Quels étaient les 100 jours de Donald Trump II et quels sont les premiers résultats ? Make America Great Again ? Régler le conflit entre l’Ukraine et la Russie en 24 heures ? Accroître son pouvoir personnel ? Développer la nouvelle association entre le pouvoir politique et les oligarques de la Tech ? Augmenter sa fortune personnelle et celle des siens ? Démanteler les institutions intérieures ? Attaquer la démocratie ? Assouvir son besoin de vengeance ?  Peut-être tout cela en même temps.

Quelle est la réalité ?

Donald Trump n’a signé que 5 lois, dont aucune n’est majeure, le bilan le plus faible depuis un siècle. D’aucuns pourraient arguer que ce n’est pas la responsabilité du président, mais bien celle du Congrès. Sauf que l’Exécutif peut jouer le rôle de catalyseur en la matière. Pour la circonstance, Donald Trump a plutôt la voie de gouverner par décret, en contournant le Congrès et souvent au mépris de la Constitution. Mais grand bien lui fasse puisque, pour l’instant, les élus de sa majorité ne bougent pas et le suivent sans broncher. Le niveau d’approbation du Congrès est d’ailleurs assez largement inférieur à celui du président.

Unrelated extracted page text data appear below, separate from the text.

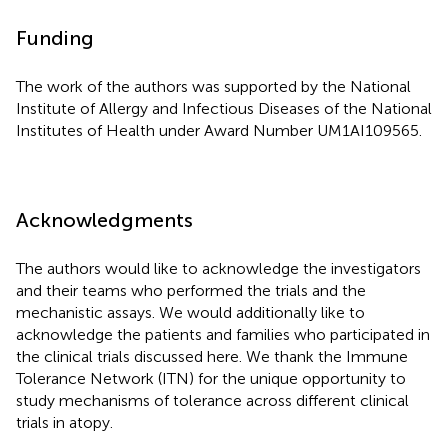
Funding
The work of the authors was supported by the National
Institute of Allergy and Infectious Diseases of the National
Institutes of Health under Award Number UM1AI109565.
Acknowledgments
The authors would like to acknowledge the investigators
and their teams who performed the trials and the
mechanistic assays. We would additionally like to
acknowledge the patients and families who participated in
the clinical trials discussed here. We thank the Immune
Tolerance Network (ITN) for the unique opportunity to
study mechanisms of tolerance across different clinical
trials in atopy.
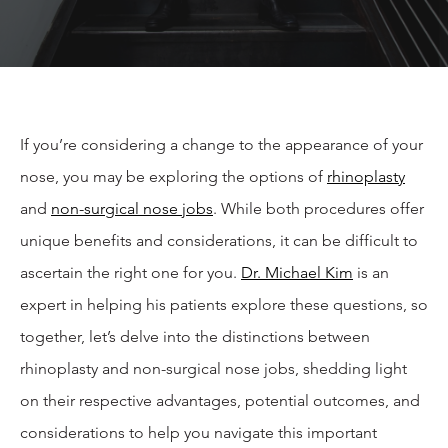
If you’re considering a change to the appearance of your
nose, you may be exploring the options of
rhinoplasty
and
non-surgical nose jobs
. While both procedures offer
unique benefits and considerations, it can be difficult to
ascertain the right one for you.
Dr. Michael Kim
is an
expert in helping his patients explore these questions, so
together, let’s delve into the distinctions between
rhinoplasty and non-surgical nose jobs, shedding light
on their respective advantages, potential outcomes, and
considerations to help you navigate this important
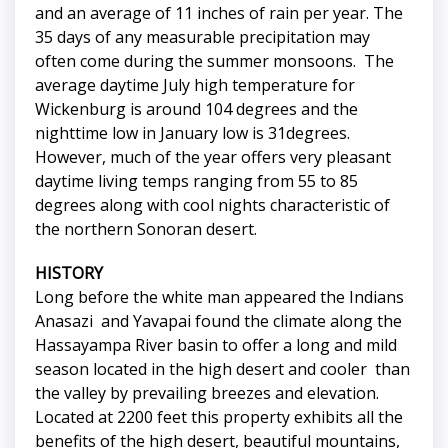
and an average of 11 inches of rain per year. The
35 days of any measurable precipitation may
often come during the summer monsoons. The
average daytime July high temperature for
Wickenburg is around 104 degrees and the
nighttime low in January low is 31degrees.
However, much of the year offers very pleasant
daytime living temps ranging from 55 to 85
degrees along with cool nights characteristic of
the northern Sonoran desert.
HISTORY
Long before the white man appeared the Indians
Anasazi and Yavapai found the climate along the
Hassayampa River basin to offer a long and mild
season located in the high desert and cooler than
the valley by prevailing breezes and elevation.
Located at 2200 feet this property exhibits all the
benefits of the high desert, beautiful mountains,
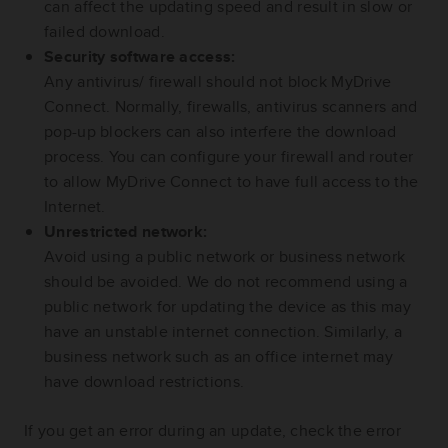
can affect the updating speed and result in slow or
failed download.
Security software access:
Any antivirus/ firewall should not block MyDrive
Connect. Normally, firewalls, antivirus scanners and
pop-up blockers can also interfere the download
process. You can configure your firewall and router
to allow MyDrive Connect to have full access to the
Internet.
Unrestricted network:
Avoid using a public network or business network
should be avoided. We do not recommend using a
public network for updating the device as this may
have an unstable internet connection. Similarly, a
business network such as an office internet may
have download restrictions.
If you get an error during an update, check the error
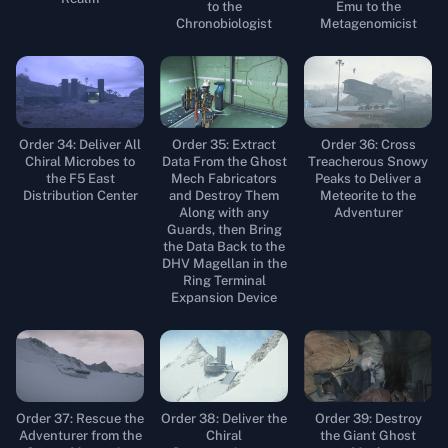
to the
Emu to the
Chronobiologist
Metagenomicist
Order 34: Deliver All
Order 35: Extract
Order 36: Cross
Chiral Microbes to
Data From the Ghost
Treacherous Snowy
the F5 East
Mech Fabricators
Peaks to Deliver a
Distribution Center
and Destroy Them
Meteorite to the
Along with any
Adventurer
Guards, then Bring
the Data Back to the
DHV Magellan in the
Ring Terminal
Expansion Device
Order 37: Rescue the
Order 38: Deliver the
Order 39: Destroy
Adventurer from the
Chiral
the Giant Ghost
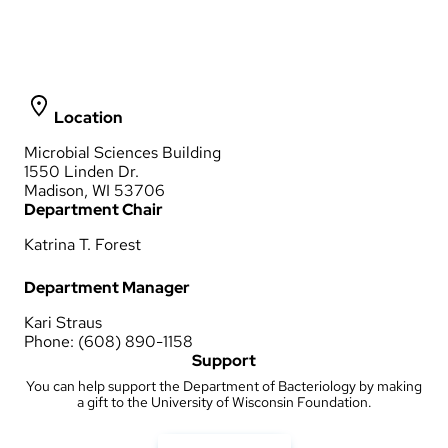
Location
Microbial Sciences Building
1550 Linden Dr.
Madison, WI 53706
Department Chair
Katrina T. Forest
Department Manager
Kari Straus
Phone: (608) 890-1158
Support
You can help support the Department of Bacteriology by making
a gift to the University of Wisconsin Foundation.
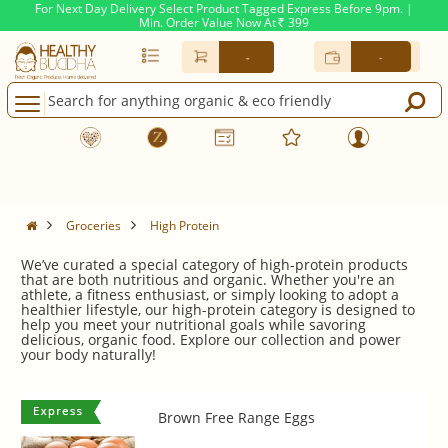
For Next Day Delivery Select Product Tagged Express Before 9pm. |
Min. Order Value Now At
399
Rs.
-
-
High Protein
Groceries
High Protein
We’ve curated a special category of high-protein products
that are both nutritious and organic. Whether you're an
athlete, a fitness enthusiast, or simply looking to adopt a
healthier lifestyle, our high-protein category is designed to
help you meet your nutritional goals while savoring
delicious, organic food. Explore our collection and power
your body naturally!
Brown Free Range Eggs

Nombre de lois votées par Donald Trump et par ses prédécesseurs lors des 100 premiers jours

Trump I24
Biden7
Barack Obama11
George W. Bush7
Bill Clinton21
George H.W. Bush13
Ronald Reagan9
Jimmy Carter19
Richard Nixon8
John Kennedy20
Dwight D. Eisenhower 20

Sur le plan intérieur, une des premières mesures prises le premier jour de son entrée à la Maison-Blanche a été de gracier plus de 1 500 personnes condamnées ou inculpées pour leur participation à l’assaut du Capitole, y compris des individus ayant agressé des forces de l’ordre. Sous couvert d’un soi-disant “waste, fraud and abuse”, le DOGE a licencié en masse et de manière totalement erratique des milliers de fonctionnaires. De son côté, Donald Trump a congédié de nombreux hauts fonctionnaires, dont plusieurs inspecteurs généraux indépendants, des membres démocrates de la Commission de protection de la vie privée et des libertés civiles, ainsi que plus de 160 membres du Conseil de sécurité nationale, souvent sans respecter les procédures légales requises. Au simple motif qu’ils ne lui plaisaient ou qu’ils n’étaient pas assez loyaux.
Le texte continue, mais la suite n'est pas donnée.